Я рассказывал о том, как, почувствовав утомление, прилег на песок вздремнуть. Начались сновидения еще более пугающие, чем обычно, и когда меня неожиданно разбудил сильный ветер, мои нервы, натянутые до предела, не выдержали. Я ударился в паническое бегство, то и дело падая, запинаясь о полузанесенные камни, чему и обязан своим грязным и оборванным видом. Спал я, должно быть, долго — этим и объясняется мое многочасовое отсутствие.
Я и намека не дал, что видел или пережил нечто необычное, проявив в сем отношении величайшее самообладание.
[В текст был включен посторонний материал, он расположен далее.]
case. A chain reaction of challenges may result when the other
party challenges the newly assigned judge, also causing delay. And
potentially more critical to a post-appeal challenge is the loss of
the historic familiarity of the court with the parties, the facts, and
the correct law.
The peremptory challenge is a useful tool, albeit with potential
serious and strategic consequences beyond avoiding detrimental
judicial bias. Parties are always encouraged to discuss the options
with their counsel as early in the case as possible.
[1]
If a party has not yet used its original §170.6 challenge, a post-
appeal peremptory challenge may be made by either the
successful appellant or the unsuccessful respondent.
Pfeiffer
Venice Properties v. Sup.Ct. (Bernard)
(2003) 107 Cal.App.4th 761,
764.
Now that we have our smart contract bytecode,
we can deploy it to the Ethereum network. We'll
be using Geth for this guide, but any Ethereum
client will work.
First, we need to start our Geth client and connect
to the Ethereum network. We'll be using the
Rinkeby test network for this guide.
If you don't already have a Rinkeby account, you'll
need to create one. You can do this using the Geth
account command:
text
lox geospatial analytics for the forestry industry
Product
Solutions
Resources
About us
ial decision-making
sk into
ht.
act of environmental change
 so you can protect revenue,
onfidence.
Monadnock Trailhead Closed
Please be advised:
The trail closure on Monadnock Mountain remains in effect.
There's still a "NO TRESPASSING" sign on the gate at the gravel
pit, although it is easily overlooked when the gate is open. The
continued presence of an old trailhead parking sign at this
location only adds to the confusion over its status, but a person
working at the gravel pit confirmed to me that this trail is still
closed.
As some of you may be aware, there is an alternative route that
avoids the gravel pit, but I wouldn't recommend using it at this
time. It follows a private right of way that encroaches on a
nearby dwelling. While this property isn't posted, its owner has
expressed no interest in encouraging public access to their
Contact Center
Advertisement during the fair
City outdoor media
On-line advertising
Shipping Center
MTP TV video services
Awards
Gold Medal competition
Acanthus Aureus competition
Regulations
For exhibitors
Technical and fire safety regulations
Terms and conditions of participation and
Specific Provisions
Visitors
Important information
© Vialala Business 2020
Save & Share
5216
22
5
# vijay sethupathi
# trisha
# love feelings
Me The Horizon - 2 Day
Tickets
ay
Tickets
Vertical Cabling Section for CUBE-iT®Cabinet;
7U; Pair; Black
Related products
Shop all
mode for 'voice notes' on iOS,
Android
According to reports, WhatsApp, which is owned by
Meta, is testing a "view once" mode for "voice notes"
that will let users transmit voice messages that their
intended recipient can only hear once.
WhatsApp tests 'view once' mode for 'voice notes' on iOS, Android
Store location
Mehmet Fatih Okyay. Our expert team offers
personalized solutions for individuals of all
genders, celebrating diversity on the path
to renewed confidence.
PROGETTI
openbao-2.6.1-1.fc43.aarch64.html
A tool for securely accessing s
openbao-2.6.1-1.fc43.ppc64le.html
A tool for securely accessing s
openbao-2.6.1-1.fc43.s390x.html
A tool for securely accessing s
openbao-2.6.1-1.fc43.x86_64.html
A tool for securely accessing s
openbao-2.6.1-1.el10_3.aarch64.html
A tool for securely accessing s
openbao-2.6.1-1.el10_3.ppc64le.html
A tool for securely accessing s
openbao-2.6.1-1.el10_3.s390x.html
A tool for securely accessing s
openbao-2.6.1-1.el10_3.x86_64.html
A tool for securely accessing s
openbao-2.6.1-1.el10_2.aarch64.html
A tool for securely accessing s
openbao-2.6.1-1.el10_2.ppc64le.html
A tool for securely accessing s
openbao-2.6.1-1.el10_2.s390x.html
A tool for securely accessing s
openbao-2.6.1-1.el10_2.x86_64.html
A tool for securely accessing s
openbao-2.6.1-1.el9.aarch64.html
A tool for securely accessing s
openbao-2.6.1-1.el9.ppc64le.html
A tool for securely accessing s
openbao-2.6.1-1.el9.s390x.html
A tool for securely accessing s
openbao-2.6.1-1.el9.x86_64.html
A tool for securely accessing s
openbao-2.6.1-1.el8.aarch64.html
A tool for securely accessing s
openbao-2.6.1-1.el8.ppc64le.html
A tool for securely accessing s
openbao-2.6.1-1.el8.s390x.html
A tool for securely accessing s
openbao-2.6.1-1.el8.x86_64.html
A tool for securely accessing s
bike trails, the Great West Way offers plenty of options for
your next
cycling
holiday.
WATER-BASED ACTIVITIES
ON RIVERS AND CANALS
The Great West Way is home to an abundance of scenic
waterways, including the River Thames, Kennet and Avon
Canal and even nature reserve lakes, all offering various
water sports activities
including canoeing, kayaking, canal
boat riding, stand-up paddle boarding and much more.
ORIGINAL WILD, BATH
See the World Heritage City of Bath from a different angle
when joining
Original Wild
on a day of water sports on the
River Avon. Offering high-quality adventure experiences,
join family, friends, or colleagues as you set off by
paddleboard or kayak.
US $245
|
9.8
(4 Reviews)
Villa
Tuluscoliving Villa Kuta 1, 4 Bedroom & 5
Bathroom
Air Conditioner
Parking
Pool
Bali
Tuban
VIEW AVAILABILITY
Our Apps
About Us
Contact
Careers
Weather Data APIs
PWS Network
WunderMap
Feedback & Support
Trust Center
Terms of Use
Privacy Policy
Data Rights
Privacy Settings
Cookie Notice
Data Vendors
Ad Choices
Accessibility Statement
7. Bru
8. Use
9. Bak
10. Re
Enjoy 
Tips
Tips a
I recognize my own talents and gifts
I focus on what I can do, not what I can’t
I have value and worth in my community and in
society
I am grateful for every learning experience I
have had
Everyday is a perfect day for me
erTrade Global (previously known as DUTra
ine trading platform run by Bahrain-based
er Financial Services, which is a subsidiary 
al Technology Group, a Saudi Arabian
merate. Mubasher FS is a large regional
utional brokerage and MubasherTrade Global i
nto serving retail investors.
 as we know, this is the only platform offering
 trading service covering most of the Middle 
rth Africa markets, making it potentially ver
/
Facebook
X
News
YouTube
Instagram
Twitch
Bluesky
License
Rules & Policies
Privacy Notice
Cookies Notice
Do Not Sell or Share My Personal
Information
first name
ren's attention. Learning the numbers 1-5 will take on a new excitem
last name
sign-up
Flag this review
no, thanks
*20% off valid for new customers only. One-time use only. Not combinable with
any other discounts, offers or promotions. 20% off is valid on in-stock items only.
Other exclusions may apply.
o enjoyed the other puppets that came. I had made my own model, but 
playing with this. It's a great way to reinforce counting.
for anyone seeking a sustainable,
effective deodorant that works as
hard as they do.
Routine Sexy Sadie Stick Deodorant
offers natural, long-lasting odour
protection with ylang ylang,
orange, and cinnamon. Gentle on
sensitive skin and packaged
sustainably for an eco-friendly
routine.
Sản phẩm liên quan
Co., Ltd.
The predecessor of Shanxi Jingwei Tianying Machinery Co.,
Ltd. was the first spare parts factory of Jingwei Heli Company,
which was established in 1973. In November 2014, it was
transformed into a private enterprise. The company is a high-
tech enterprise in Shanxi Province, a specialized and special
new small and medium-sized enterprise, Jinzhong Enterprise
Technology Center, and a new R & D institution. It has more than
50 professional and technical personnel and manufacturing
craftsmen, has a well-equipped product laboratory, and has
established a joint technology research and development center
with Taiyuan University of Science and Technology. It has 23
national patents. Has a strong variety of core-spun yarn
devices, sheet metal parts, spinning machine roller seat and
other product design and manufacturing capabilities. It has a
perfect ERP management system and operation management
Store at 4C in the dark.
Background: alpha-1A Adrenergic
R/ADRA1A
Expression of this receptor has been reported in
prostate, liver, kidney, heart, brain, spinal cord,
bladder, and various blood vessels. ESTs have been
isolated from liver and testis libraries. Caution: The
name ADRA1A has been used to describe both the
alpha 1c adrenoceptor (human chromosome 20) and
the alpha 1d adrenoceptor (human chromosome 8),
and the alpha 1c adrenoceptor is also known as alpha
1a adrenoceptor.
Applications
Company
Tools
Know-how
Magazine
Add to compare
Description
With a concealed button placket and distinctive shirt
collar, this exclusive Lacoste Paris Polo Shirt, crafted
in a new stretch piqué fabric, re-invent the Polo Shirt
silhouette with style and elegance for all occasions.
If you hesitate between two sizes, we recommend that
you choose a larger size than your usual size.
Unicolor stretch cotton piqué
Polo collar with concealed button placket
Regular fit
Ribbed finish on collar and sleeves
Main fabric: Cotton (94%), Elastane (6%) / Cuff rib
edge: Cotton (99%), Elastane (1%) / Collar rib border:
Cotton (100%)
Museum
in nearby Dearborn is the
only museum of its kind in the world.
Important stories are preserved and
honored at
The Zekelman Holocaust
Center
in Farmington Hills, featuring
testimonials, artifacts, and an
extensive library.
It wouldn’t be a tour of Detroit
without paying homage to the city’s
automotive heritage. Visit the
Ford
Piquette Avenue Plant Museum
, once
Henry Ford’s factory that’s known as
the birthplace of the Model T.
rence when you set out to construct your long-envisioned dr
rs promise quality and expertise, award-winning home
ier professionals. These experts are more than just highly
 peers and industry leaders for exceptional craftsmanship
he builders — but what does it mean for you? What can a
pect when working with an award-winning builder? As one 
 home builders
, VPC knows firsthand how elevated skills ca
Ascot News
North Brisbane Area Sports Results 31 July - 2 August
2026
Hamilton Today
Но, заговорив о том, что в мыслях у меня произошла перемена касательно всех работ экспедиции, я стал убеждать прекратить всякие раскопки в северо-восточном направлении.
Мои доводы явно хромали — я ссылался на скудное число камней, на нежелание обидеть суеверных горнорабочих, на возможность сокращения дотаций от университета и на все, что было не так, даже если оно не имело отношения к делу. Естественно, никто не обратил ни малейшего внимания на мои новые настроения — даже мой сын, чья забота о моем здоровье была настолько очевидной.
На другой день я был на ногах, ходил по лагерю и его окрестностям, но в раскопках никакого участия не принимал. Из-за своих нервов я решил как можно скорее вернуться домой, и сын обещал доставить меня самолетом в Перт — за тысячу миль к юго-западу, — как только обследует тот самый район, который я бы желал оставить как есть.